## Required action
Beginning with the first line below, please repeat the material exactly, ending with the line that includes "wine bottle: present".

## Data
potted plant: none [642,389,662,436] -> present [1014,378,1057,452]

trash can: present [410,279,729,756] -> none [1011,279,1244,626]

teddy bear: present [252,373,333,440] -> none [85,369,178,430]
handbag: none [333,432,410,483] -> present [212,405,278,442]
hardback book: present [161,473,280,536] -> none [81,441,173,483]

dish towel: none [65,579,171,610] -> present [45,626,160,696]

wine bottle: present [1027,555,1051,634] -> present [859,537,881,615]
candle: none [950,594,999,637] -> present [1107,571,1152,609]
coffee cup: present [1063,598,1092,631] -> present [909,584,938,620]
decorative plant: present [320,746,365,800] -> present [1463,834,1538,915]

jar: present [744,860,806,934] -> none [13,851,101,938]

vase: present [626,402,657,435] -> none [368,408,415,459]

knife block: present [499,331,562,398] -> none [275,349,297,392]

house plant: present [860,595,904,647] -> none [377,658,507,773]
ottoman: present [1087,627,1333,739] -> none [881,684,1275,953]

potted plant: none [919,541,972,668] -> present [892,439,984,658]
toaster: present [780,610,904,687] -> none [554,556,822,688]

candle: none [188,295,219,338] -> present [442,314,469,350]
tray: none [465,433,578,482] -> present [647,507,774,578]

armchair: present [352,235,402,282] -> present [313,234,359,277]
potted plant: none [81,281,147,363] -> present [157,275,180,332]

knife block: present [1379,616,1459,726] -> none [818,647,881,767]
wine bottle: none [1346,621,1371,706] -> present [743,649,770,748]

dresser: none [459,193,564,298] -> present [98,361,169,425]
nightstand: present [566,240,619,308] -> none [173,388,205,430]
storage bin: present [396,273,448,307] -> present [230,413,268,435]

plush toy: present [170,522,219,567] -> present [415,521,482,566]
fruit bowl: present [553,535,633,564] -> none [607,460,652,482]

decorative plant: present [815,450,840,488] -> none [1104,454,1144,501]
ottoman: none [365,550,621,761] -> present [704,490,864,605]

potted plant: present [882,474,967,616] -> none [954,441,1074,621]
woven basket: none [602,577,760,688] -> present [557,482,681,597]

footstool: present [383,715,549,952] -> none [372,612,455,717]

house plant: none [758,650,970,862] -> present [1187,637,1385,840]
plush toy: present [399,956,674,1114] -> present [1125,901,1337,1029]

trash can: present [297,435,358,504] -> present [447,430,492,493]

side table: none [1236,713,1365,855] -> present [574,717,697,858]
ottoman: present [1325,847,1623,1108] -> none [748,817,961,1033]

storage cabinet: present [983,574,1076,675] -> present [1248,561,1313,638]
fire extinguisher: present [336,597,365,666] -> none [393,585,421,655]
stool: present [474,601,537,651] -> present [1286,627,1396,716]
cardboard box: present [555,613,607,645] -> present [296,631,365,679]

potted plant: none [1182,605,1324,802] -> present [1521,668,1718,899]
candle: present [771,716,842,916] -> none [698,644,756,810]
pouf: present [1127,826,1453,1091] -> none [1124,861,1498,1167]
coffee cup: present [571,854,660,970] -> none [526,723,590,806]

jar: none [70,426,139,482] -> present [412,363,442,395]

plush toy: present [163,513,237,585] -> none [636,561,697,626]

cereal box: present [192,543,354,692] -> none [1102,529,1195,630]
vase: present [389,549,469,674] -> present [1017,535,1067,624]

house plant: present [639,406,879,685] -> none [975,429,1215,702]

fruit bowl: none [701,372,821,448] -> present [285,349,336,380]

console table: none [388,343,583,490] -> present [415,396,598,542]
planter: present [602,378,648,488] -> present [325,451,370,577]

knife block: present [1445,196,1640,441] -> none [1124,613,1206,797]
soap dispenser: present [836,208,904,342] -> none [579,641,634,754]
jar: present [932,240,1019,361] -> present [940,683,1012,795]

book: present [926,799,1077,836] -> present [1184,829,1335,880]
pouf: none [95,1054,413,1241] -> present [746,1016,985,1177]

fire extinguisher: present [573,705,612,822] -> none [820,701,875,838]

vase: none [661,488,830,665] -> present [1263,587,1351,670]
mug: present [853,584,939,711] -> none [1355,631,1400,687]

## Output
potted plant: none [642,389,662,436] -> present [1014,378,1057,452]

trash can: present [410,279,729,756] -> none [1011,279,1244,626]

teddy bear: present [252,373,333,440] -> none [85,369,178,430]
handbag: none [333,432,410,483] -> present [212,405,278,442]
hardback book: present [161,473,280,536] -> none [81,441,173,483]

dish towel: none [65,579,171,610] -> present [45,626,160,696]

wine bottle: present [1027,555,1051,634] -> present [859,537,881,615]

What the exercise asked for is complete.